Now I could almost hear my mother's voice calling "You kids stop playing and get in this house this very minute!". We hastily arranged the first rappel, with a goal of getting back to the canyon bottom before the light completely failed. We had figured out on the way up that we had carried two ropes up here in vain. All of the pitches were of half-length except the first, and there was an intermediate anchor on it just for the rappel that was not shown on the topo. The temptation might have been to combine rappels, but we couldn't afford to risk having a knot hang up on this highly featured wall, so we used a single rope and made up for the transition time in more efficient rope retrieval.

We made it to the big pine tree at the bottom of the approach slabs with a little light left, but the descent of the canyon itself would be no pushover, even with the single headlamp we had. The first section is a horrendous thrash through stickery brush well above the arroyo bottom, which is dominated by impassible dropoffs in this area. By the time we got through that section and were back in the watercourse (dry at this time of year), I had blood dripping from a big scratch on my arm and numerous minor scratches on my face and neck. There might be a more reasonable passage here, but I'm yet to find it in four tries. We turned on the headlamp at the junction of the North Fork and the main canyon, and the next hour was the familiar routine of finding a passage down a wild canyon in the desert night. Even though we were getting tired and hungry, we both admitted to enjoying it in a perverse sort of way.

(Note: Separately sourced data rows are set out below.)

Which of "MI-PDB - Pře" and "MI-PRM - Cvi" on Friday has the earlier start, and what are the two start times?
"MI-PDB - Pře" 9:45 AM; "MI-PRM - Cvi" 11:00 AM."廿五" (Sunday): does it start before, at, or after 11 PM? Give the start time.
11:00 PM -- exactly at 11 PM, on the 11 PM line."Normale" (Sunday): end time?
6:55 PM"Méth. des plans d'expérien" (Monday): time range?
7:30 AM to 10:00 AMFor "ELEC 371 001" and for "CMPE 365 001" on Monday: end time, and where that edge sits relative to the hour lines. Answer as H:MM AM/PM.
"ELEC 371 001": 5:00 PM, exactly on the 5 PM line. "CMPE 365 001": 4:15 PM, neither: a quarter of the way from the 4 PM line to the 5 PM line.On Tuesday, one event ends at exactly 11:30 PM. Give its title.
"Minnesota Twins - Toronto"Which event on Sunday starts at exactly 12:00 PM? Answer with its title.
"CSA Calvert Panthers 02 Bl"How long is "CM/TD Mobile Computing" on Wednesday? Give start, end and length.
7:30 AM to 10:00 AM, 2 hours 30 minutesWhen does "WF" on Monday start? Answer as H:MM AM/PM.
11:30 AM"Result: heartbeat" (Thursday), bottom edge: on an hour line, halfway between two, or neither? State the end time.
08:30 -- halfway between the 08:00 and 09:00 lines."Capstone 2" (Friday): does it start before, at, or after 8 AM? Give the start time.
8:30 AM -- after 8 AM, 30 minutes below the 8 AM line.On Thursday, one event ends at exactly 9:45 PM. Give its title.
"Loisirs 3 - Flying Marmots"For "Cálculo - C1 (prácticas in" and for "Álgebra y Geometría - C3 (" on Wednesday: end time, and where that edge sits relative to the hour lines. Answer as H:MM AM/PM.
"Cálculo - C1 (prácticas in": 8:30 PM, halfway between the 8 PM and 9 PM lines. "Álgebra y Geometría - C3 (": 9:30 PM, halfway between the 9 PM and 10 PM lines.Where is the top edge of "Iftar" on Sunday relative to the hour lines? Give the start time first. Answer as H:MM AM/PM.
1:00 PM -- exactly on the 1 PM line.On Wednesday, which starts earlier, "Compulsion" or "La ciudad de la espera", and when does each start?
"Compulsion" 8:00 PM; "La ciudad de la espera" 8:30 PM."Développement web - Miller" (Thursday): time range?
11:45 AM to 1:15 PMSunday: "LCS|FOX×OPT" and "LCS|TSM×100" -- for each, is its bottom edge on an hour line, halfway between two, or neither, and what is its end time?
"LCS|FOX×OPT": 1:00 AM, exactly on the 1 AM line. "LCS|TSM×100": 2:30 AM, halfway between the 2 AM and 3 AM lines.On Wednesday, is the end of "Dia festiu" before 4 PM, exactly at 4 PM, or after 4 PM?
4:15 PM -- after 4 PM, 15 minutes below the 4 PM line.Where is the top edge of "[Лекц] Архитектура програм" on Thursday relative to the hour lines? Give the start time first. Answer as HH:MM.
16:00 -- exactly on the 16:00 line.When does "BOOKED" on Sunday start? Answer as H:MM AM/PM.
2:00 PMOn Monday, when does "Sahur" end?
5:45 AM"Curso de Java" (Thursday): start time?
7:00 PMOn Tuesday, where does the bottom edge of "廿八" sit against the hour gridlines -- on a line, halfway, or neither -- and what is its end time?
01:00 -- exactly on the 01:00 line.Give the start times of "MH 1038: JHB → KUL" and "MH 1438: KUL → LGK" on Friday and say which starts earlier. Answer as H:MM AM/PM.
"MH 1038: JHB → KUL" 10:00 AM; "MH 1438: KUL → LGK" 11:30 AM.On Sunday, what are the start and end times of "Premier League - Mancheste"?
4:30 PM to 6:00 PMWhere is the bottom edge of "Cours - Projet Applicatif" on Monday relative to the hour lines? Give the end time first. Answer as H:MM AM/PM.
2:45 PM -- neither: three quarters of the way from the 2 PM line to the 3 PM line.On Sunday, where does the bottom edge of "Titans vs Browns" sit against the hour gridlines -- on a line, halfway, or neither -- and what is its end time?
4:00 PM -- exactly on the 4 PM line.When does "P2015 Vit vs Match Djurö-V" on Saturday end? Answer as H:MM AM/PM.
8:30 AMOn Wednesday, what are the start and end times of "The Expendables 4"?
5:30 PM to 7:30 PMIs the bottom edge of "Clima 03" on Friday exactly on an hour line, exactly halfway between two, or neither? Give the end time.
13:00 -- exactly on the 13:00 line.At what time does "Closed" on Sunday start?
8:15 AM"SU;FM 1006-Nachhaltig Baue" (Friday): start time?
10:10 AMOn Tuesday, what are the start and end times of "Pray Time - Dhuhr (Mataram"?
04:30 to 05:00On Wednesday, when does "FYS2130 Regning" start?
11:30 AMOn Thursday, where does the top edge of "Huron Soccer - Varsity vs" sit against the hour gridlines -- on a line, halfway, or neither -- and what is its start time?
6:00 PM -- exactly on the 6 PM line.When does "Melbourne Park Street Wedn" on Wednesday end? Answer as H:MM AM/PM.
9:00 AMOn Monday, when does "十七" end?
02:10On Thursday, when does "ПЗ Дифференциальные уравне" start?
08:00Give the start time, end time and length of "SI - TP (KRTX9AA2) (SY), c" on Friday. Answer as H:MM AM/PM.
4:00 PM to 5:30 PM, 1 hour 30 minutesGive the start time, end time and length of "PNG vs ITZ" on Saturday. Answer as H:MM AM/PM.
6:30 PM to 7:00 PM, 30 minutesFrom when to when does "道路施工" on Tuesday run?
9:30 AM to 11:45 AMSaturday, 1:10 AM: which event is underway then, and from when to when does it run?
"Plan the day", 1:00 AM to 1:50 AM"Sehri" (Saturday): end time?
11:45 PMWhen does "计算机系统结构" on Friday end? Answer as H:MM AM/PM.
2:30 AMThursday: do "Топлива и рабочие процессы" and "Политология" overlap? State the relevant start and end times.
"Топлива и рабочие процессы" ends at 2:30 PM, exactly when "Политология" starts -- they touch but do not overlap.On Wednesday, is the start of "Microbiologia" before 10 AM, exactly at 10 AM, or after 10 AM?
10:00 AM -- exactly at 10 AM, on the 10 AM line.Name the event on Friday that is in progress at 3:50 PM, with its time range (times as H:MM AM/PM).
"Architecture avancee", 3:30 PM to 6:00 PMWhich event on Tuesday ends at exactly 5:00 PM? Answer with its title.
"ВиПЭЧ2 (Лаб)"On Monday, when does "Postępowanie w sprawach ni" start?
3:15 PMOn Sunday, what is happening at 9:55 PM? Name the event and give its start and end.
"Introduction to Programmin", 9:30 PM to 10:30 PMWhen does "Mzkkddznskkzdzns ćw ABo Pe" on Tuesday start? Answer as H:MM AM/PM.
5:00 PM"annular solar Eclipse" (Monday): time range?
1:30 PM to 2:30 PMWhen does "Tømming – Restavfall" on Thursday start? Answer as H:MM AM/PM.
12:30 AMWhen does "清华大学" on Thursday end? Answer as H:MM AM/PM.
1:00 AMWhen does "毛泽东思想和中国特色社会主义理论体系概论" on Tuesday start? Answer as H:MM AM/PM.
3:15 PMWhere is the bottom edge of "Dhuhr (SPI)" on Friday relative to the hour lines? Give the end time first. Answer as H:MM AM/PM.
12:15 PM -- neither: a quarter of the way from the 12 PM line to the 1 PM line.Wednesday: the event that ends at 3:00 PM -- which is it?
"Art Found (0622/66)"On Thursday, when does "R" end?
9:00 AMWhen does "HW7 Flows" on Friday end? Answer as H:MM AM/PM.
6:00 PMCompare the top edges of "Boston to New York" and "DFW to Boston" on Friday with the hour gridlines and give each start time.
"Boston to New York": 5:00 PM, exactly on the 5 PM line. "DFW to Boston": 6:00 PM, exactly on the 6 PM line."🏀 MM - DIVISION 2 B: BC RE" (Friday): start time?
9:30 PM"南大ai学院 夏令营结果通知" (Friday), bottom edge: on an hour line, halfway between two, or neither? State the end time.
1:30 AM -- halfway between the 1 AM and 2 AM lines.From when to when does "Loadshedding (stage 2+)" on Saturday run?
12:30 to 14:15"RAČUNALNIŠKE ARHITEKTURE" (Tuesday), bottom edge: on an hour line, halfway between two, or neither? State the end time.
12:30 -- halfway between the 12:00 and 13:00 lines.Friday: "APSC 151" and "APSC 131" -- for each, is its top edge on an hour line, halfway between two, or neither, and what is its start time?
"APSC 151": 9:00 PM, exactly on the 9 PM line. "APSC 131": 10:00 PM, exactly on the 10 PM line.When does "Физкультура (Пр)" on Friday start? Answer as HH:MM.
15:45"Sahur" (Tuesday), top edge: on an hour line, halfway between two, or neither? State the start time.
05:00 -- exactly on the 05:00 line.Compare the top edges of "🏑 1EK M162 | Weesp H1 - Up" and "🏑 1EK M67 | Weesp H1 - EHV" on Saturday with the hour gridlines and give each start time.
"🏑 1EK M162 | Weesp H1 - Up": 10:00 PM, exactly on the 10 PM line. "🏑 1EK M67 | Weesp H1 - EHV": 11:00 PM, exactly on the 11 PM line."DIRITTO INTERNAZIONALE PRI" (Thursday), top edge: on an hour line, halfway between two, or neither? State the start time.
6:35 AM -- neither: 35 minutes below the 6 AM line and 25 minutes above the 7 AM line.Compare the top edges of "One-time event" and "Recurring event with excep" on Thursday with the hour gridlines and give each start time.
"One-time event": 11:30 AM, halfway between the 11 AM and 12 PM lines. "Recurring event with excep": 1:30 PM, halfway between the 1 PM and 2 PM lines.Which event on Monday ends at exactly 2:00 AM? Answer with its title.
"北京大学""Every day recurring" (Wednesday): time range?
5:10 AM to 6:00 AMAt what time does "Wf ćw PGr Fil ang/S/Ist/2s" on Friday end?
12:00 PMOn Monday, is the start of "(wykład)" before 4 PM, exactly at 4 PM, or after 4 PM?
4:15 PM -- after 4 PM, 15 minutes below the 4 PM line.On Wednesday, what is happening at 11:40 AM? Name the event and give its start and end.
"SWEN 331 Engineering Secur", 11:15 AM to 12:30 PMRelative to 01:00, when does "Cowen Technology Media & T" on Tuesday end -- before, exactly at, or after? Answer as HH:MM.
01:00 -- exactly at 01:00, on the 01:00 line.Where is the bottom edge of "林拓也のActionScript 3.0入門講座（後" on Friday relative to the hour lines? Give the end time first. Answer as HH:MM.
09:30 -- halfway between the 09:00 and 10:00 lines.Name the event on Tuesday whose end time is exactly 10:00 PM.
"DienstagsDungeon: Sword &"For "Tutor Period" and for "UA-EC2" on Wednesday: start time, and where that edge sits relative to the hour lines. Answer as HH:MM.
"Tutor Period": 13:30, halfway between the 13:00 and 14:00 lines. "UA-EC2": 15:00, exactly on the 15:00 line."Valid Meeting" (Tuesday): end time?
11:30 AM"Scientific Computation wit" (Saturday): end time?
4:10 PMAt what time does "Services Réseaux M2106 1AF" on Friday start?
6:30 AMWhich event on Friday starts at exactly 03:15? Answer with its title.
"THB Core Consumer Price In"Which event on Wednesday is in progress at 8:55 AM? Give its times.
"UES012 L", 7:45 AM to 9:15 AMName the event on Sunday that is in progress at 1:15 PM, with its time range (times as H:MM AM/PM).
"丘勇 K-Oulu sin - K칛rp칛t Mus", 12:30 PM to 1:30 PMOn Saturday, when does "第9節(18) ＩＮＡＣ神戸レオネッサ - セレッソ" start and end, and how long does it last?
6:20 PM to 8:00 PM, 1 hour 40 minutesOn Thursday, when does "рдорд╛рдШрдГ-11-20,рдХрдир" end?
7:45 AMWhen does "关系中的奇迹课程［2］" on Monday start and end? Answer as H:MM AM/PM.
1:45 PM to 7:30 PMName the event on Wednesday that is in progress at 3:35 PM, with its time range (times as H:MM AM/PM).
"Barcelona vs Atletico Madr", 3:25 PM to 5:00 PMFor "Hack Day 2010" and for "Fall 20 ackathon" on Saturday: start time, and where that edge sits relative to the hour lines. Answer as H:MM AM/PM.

Once out of the canyon mouth, we had many trails from which to choose. Too many trails, it turns out, and we were lured off on a wrong branch more than once. We could see the ranger vehicles sweeping the loop road, handing out big tickets to any vehicles parked there after the 7:00 curfew, so we pushed the pace as much as possible. We arrived at the car just after two rangers had arrived, and explained to them in a friendly and obsequious manner that we had underestimated the difficulty of the route and the canyon, and couldn't possibly have gotten down any earlier. We were really sorry, and would certainly call the phone number posted prominently on the sign at the trailhead should we ever come back. It wouldn't have gone down quite so well to tell the whole truth, which is that we just kept playing as long as we thought we could without getting a good spanking. And, we would certainly be back. Not only are there 2 more pitches on Eagle Dance, but we were within spitting distance of Levitation 29 the whole climb, and that route now seemed a lot more within reason.